Revolution in the Making: Abstract Sculpture by Women 1947-2016 @ Hauser Wirth & Schimmel
This museum-worthy exhibit, showcasing textile sculpture exclusively made by women, fills the new expansive LA compound of this international gallery. Chronologically organized rooms weave together a fascinating and cohesive exploration in texture, scale, and process that will tempt you to reach out and touch. A perfect instance of this phenomenon: British artist Phyllida Barlow’s fantastically large-scale and colorful installation (pictured). An example of the anti-monument tradition, massive felt pompoms hang from a plywood structure held together by everyday materials, including tape.

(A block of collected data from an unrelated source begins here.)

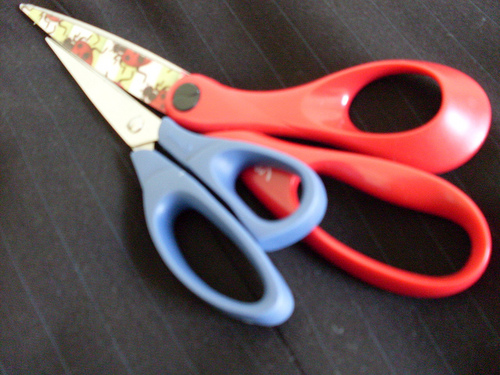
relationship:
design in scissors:
[36, 1, 174, 95] [19, 0, 491, 327]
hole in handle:
[209, 155, 322, 238] [124, 103, 340, 335]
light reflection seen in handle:
[443, 102, 488, 149] [190, 57, 490, 299]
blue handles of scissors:
[126, 115, 331, 332] [19, 0, 491, 327]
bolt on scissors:
[124, 115, 147, 134] [39, 28, 331, 334]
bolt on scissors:
[123, 107, 153, 141] [19, 0, 491, 327]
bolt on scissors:
[161, 80, 201, 111] [39, 28, 331, 334]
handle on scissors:
[190, 57, 490, 299] [19, 0, 491, 327]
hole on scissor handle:
[296, 175, 477, 277] [192, 125, 497, 300]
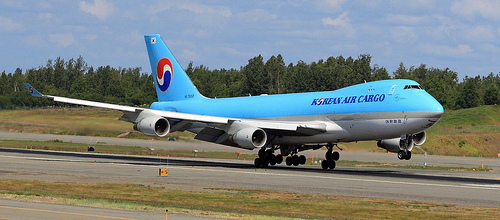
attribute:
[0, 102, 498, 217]
grass — green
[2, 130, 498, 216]
tarmac — grey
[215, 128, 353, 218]
gear — landing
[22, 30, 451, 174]
plane — blue, white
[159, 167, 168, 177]
sign — yellow and black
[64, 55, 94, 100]
tree — green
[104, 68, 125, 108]
tree — green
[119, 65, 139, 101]
tree — green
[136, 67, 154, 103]
tree — green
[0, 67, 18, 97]
tree — green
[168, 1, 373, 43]
skies — cloudy, blue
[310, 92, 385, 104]
lettering — blue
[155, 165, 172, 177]
orange light — small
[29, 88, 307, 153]
wing — thin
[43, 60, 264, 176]
wing — white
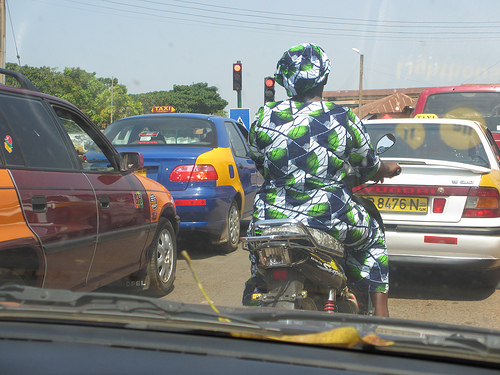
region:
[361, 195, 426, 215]
License plate on car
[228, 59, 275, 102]
Traffic control signals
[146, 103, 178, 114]
Taxi cab identification sign on car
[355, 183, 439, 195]
Manufacturer name on car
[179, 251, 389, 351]
Dead leaf on windshield of car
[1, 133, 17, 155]
Decal on window of car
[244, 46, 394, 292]
Colorful outfit on motorcyclist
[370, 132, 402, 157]
Rearview mirror on motorcycle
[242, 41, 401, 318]
Woman riding motorbike in heavy traffic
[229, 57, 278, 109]
two traffic signals showing red lights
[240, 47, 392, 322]
person sitting on moped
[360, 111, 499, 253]
white car in front of moped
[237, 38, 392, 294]
blue, green, and white outfit of moped rider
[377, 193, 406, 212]
black numbers on a yellow background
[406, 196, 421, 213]
black letter on yellow license plate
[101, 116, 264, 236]
blue car with yellow spot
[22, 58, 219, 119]
treetops peaking above the cars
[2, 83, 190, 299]
blue colored car with orange spots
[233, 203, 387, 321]
silver moped person is sitting on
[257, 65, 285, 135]
a red traffic light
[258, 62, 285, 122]
a semaphore turned red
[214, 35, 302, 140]
yellow and red traffic lights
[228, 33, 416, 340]
person riding a motorcycle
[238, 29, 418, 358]
a person on a motorbike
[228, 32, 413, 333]
person riding a motorbike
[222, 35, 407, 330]
person riding a motorcycle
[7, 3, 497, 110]
blue of daytime sky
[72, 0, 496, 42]
black wires in sky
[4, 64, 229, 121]
green leaves on trees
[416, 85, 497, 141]
window on red truck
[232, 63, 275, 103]
glowing circles on traffic lights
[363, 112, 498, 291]
back of taxi cab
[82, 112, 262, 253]
blue and yellow vehicle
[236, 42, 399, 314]
woman sitting on motorbike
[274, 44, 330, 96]
cloth covering woman's head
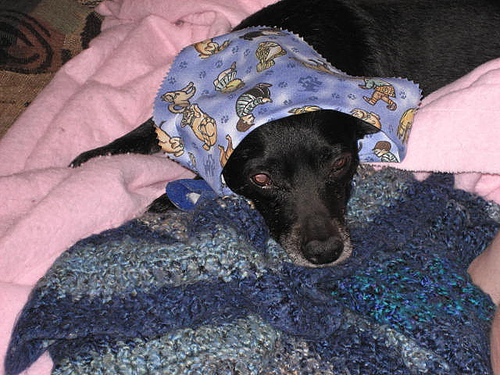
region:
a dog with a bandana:
[158, 31, 465, 302]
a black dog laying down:
[191, 66, 474, 315]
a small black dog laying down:
[133, 34, 448, 319]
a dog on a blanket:
[154, 48, 378, 254]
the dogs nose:
[297, 233, 344, 258]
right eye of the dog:
[242, 172, 277, 198]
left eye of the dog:
[330, 154, 348, 173]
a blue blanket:
[131, 267, 254, 353]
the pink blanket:
[76, 179, 122, 226]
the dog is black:
[346, 24, 436, 56]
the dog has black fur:
[333, 2, 435, 61]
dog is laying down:
[223, 18, 402, 281]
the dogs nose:
[310, 231, 339, 261]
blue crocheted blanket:
[21, 169, 498, 374]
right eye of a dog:
[250, 166, 278, 192]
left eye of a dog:
[323, 148, 350, 178]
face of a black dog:
[221, 110, 358, 267]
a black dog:
[58, 0, 499, 275]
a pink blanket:
[5, 3, 499, 373]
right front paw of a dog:
[60, 121, 158, 176]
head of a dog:
[211, 88, 367, 280]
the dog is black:
[200, 52, 372, 284]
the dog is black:
[231, 115, 366, 285]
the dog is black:
[227, 118, 374, 300]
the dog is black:
[232, 119, 382, 299]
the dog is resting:
[194, 74, 366, 284]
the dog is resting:
[208, 90, 350, 279]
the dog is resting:
[235, 117, 364, 286]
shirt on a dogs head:
[169, 43, 406, 161]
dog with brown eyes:
[252, 164, 272, 193]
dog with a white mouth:
[281, 224, 368, 284]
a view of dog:
[147, 64, 407, 296]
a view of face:
[219, 108, 376, 263]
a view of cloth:
[192, 63, 300, 145]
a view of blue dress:
[95, 233, 240, 328]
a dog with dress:
[183, 90, 381, 283]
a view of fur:
[274, 148, 319, 180]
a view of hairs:
[340, 25, 402, 74]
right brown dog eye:
[250, 166, 280, 191]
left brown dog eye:
[328, 149, 350, 181]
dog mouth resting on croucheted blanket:
[5, 162, 499, 372]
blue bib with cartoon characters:
[155, 21, 424, 196]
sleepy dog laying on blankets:
[68, 2, 498, 269]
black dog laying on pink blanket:
[68, 0, 497, 269]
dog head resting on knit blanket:
[222, 105, 384, 269]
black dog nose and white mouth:
[276, 213, 354, 269]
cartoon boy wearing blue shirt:
[233, 76, 271, 134]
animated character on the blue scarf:
[150, 121, 180, 151]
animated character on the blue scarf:
[162, 80, 194, 118]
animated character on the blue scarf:
[180, 100, 215, 150]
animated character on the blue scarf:
[235, 81, 271, 131]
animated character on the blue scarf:
[211, 60, 241, 100]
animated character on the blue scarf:
[251, 35, 277, 72]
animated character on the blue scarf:
[362, 77, 394, 113]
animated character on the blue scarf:
[350, 102, 381, 130]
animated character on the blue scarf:
[367, 140, 397, 162]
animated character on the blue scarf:
[229, 28, 284, 44]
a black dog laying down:
[90, 2, 498, 262]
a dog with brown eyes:
[230, 135, 362, 204]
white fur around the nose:
[285, 223, 359, 267]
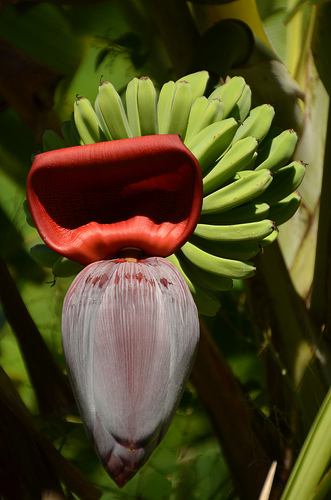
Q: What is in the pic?
A: Bananas.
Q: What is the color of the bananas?
A: Green.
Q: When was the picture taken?
A: During the day.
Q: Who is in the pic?
A: No one.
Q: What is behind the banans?
A: Tree.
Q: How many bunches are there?
A: 1.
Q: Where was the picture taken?
A: At a garden.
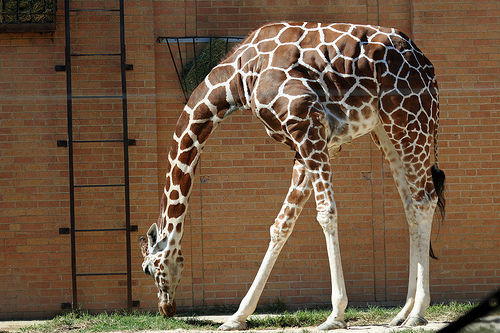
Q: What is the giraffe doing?
A: Bending over.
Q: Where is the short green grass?
A: On the ground.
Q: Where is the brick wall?
A: Behind the giraffe.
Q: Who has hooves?
A: The giraffe.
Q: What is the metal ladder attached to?
A: The wall.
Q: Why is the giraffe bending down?
A: To eat the grass.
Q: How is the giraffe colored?
A: Brown and tan.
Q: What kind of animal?
A: Giraffe.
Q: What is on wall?
A: Ladder.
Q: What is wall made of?
A: Brick.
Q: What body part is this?
A: Legs.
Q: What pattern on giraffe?
A: Spotted.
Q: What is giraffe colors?
A: Brown and white.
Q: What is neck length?
A: Long.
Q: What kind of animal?
A: Giraffe.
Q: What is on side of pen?
A: Ladder.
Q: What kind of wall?
A: Brick.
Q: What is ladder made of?
A: Metal.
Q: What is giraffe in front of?
A: Wall.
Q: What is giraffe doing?
A: Eating.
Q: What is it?
A: Giraffe.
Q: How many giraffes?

Mark Gash: Intimate Strokes (thru Aug. 21) @ Coagula Curatorial
Curated by performance artist Johanna Went, this survey of late works by punk painter Mark Gash serves up a vibrant vision of LA in the 1980s. Models and muses dawning iconic styles of the decade (mullets and kimonos) are depicted in neon portraits. His impasto technique is reminiscent of William de Kooning’s 1950s Woman paintings without the implication of aggression towards the portrait sitter.
Made in LA: a, the, through, only (thru Aug. 28) @ Hammer Museum
Dance, film, sculpture, and more chime in theme and subject matter while highlighting the diversity of art making communities in the Los Angeles area. Rafa Esparaza’s performance piece on Aug. 13 (location TBD) RED SUMMER, freedom is an endless meeting. and i don’t miss your heat. but here we are again., is a day long act of digging dedicated to 2015, the deadliest year on record due to police killings in the US. Esparaza’s endurance piece chimes with the prolific quality in Arthur Jafa’s work on view, which celebrates the black aesthetic. With a goal reminiscent of Claudia Rankine’s poignant posing of imagery and text in Citizen to illustrate constant occurrences of racism, Jafa fills 200 three-ring binders with montages of icons, historical references, and black individuals in scenes of glory, grief, athleticism, and the everyday. Museumgoers can learn more about artists and pieces involved in this show, during curator talks and film screenings scheduled throughout the span of the exhibition.
Paul Lee: Layers for a Brain Corner (thru Aug. 12) @ Maccarone | Los Angeles
London-born artist Paul Lee experiments with weight and the idea of the body in pieces made of household objects (towels) and musical instruments (tambourines). The most successful pieces in this successful are the studies in negative space posed by his towel sculptures (pictured) which feature blocks of cut fabric, frozen in time, depicted toppling downwards.
Cindy Sherman: Imitation of Life (thru Oct. 2) @ The Broad
Visceral depictions of meat, corpses, and disgraced socialites appear alongside iconic film stills/self-portraits of chameleon Cindy Sherman. This massive chronological retrospective holds examples of all of Sherman’s studies in identity, film, and photography and is an unintentional ode to the selfie generation. Despite the apparent foreshadowing of today’s selfie popularity, Sherman explained in 1999 “I’m under so many layers of makeup that I’m trying to obliterate myself in the images. I’m not revealing anything.” Though in the last room of the exhibit, the photographer more explicitly points to her own experience in recent work depicting aging female muses, such as Greta Garbo.